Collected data
────────────────────
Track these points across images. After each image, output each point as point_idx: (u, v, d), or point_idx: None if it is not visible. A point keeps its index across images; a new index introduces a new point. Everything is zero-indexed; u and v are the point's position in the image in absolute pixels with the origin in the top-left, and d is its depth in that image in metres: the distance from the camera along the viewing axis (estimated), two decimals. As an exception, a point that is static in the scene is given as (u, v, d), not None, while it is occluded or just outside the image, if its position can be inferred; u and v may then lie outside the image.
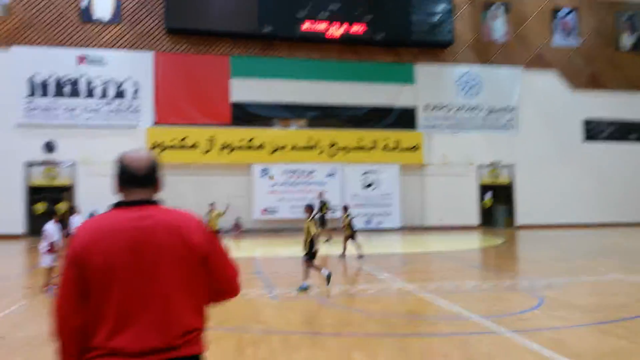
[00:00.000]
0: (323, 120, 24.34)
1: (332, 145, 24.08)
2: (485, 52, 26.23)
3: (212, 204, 17.19)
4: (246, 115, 23.71)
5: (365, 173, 24.15)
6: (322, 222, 17.71)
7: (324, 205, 18.41)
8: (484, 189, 25.55)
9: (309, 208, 9.38)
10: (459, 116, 25.56)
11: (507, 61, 26.23)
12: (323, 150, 23.98)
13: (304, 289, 8.94)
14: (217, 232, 15.54)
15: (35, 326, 6.84)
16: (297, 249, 9.33)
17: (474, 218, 25.22)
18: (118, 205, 2.02)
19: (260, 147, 23.49)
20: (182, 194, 22.49)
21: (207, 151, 22.99)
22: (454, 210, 24.58)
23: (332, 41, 24.17)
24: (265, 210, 23.15)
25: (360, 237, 14.27)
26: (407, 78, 25.05)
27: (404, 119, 24.99)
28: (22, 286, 10.35)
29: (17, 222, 21.16)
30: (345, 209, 14.33)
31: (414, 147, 24.73)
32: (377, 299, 8.56)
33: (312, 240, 9.13)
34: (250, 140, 23.42)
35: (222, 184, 22.73)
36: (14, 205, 21.16)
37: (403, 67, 25.12)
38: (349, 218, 13.81)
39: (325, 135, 24.05)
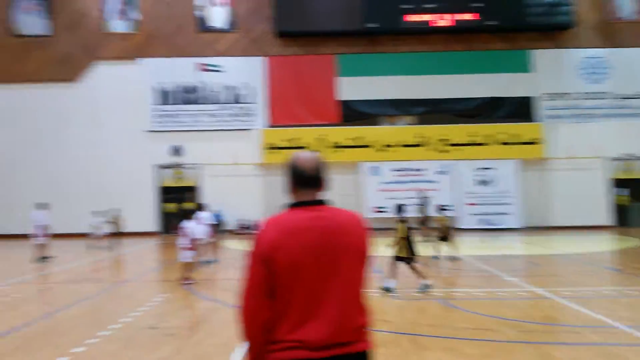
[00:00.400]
0: (432, 115, 23.66)
1: (443, 141, 23.35)
2: (612, 33, 23.79)
3: None
4: (353, 113, 23.82)
5: (479, 169, 23.09)
6: (423, 221, 17.50)
7: (424, 204, 18.06)
8: (617, 184, 23.19)
9: (399, 208, 9.06)
10: (584, 105, 23.47)
11: (638, 42, 23.57)
12: (433, 146, 23.33)
13: (424, 289, 8.72)
14: None
15: (178, 318, 7.39)
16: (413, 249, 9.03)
17: (606, 217, 22.94)
18: (295, 205, 2.13)
19: (368, 145, 23.46)
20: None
21: (317, 151, 23.40)
22: (582, 208, 22.45)
23: (439, 32, 23.43)
24: (375, 208, 23.06)
25: (458, 239, 13.47)
26: (523, 66, 23.50)
27: (521, 110, 23.47)
28: (161, 280, 11.27)
29: (150, 221, 23.20)
30: (443, 208, 13.77)
31: (534, 140, 23.12)
32: (508, 304, 8.10)
33: (410, 242, 8.81)
34: (358, 138, 23.49)
35: (332, 183, 23.01)
36: (147, 205, 23.23)
37: (518, 54, 23.62)
38: (447, 218, 13.21)
39: (434, 131, 23.38)
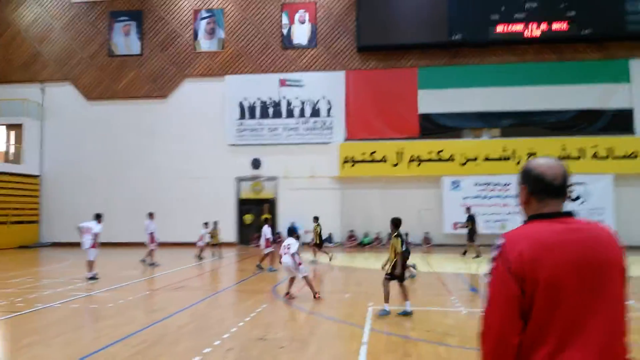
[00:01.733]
0: (519, 128, 22.70)
1: (531, 155, 22.28)
2: None
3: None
4: (435, 126, 23.32)
5: (570, 185, 21.76)
6: (471, 237, 17.66)
7: (471, 220, 17.68)
8: None
9: (394, 223, 8.45)
10: (692, 116, 21.63)
11: None
12: (520, 160, 22.32)
13: (383, 314, 8.13)
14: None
15: (284, 329, 7.34)
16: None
17: None
18: (540, 217, 1.90)
19: (450, 158, 22.83)
20: (371, 207, 23.01)
21: (396, 164, 23.12)
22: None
23: (529, 43, 22.54)
24: (456, 224, 22.33)
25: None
26: (621, 76, 22.06)
27: (618, 123, 21.99)
28: (254, 290, 11.35)
29: (231, 232, 23.77)
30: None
31: (632, 154, 21.57)
32: None
33: (397, 260, 8.26)
34: (440, 152, 22.93)
35: (411, 197, 22.66)
36: (228, 216, 23.84)
37: (615, 64, 22.21)
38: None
39: (522, 144, 22.39)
────────────────────
• PROBLEM STATEMENT
The records above need to be restated word for word, with the pictures left out.

• EXPECTED ANSWER
Track these points across images. After each image, output each point as point_idx: (u, v, d), or point_idx: None if it is not visible. A point keeps its index across images; a new index introduces a new point. Everything is zero-indexed; u and v are the point's position in the image in absolute pixels with the origin in the top-left, and d is its depth in that image in metres: the distance from the camera along the viewing axis (estimated), two decimals. As an exception, a point that is static in the scene is given as (u, v, d), not None, while it is occluded or just outside the image, if its position can be inferred; u and v may then lie outside the image.
[00:00.000]
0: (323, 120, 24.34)
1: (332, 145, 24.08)
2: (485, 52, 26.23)
3: (212, 204, 17.19)
4: (246, 115, 23.71)
5: (365, 173, 24.15)
6: (322, 222, 17.71)
7: (324, 205, 18.41)
8: (484, 189, 25.55)
9: (309, 208, 9.38)
10: (459, 116, 25.56)
11: (507, 61, 26.23)
12: (323, 150, 23.98)
13: (304, 289, 8.94)
14: (217, 232, 15.54)
15: (35, 326, 6.84)
16: (297, 249, 9.33)
17: (474, 218, 25.22)
18: (118, 205, 2.02)
19: (260, 147, 23.49)
20: (182, 194, 22.49)
21: (207, 151, 22.99)
22: (454, 210, 24.58)
23: (332, 41, 24.17)
24: (265, 210, 23.15)
25: (360, 237, 14.27)
26: (407, 78, 25.05)
27: (404, 119, 24.99)
28: (22, 286, 10.35)
29: (17, 222, 21.16)
30: (345, 209, 14.33)
31: (414, 147, 24.73)
32: (377, 299, 8.56)
33: (312, 240, 9.13)
34: (250, 140, 23.42)
35: (222, 184, 22.73)
36: (14, 205, 21.16)
37: (403, 67, 25.12)
38: (349, 218, 13.81)
39: (325, 135, 24.05)
[00:00.400]
0: (432, 115, 23.66)
1: (443, 141, 23.35)
2: (612, 33, 23.79)
3: None
4: (353, 113, 23.82)
5: (479, 169, 23.09)
6: (423, 221, 17.50)
7: (424, 204, 18.06)
8: (617, 184, 23.19)
9: (399, 208, 9.06)
10: (584, 105, 23.47)
11: (638, 42, 23.57)
12: (433, 146, 23.33)
13: (424, 289, 8.72)
14: None
15: (178, 318, 7.39)
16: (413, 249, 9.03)
17: (606, 217, 22.94)
18: (295, 205, 2.13)
19: (368, 145, 23.46)
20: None
21: (317, 151, 23.40)
22: (582, 208, 22.45)
23: (439, 32, 23.43)
24: (375, 208, 23.06)
25: (458, 239, 13.47)
26: (523, 66, 23.50)
27: (521, 110, 23.47)
28: (161, 280, 11.27)
29: (150, 221, 23.20)
30: (443, 208, 13.77)
31: (534, 140, 23.12)
32: (508, 304, 8.10)
33: (410, 242, 8.81)
34: (358, 138, 23.49)
35: (332, 183, 23.01)
36: (147, 205, 23.23)
37: (518, 54, 23.62)
38: (447, 218, 13.21)
39: (434, 131, 23.38)
[00:01.733]
0: (519, 128, 22.70)
1: (531, 155, 22.28)
2: None
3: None
4: (435, 126, 23.32)
5: (570, 185, 21.76)
6: (471, 237, 17.66)
7: (471, 220, 17.68)
8: None
9: (394, 223, 8.45)
10: (692, 116, 21.63)
11: None
12: (520, 160, 22.32)
13: (383, 314, 8.13)
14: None
15: (284, 329, 7.34)
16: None
17: None
18: (540, 217, 1.90)
19: (450, 158, 22.83)
20: (371, 207, 23.01)
21: (396, 164, 23.12)
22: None
23: (529, 43, 22.54)
24: (456, 224, 22.33)
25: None
26: (621, 76, 22.06)
27: (618, 123, 21.99)
28: (254, 290, 11.35)
29: (231, 232, 23.77)
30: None
31: (632, 154, 21.57)
32: None
33: (397, 260, 8.26)
34: (440, 152, 22.93)
35: (411, 197, 22.66)
36: (228, 216, 23.84)
37: (615, 64, 22.21)
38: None
39: (522, 144, 22.39)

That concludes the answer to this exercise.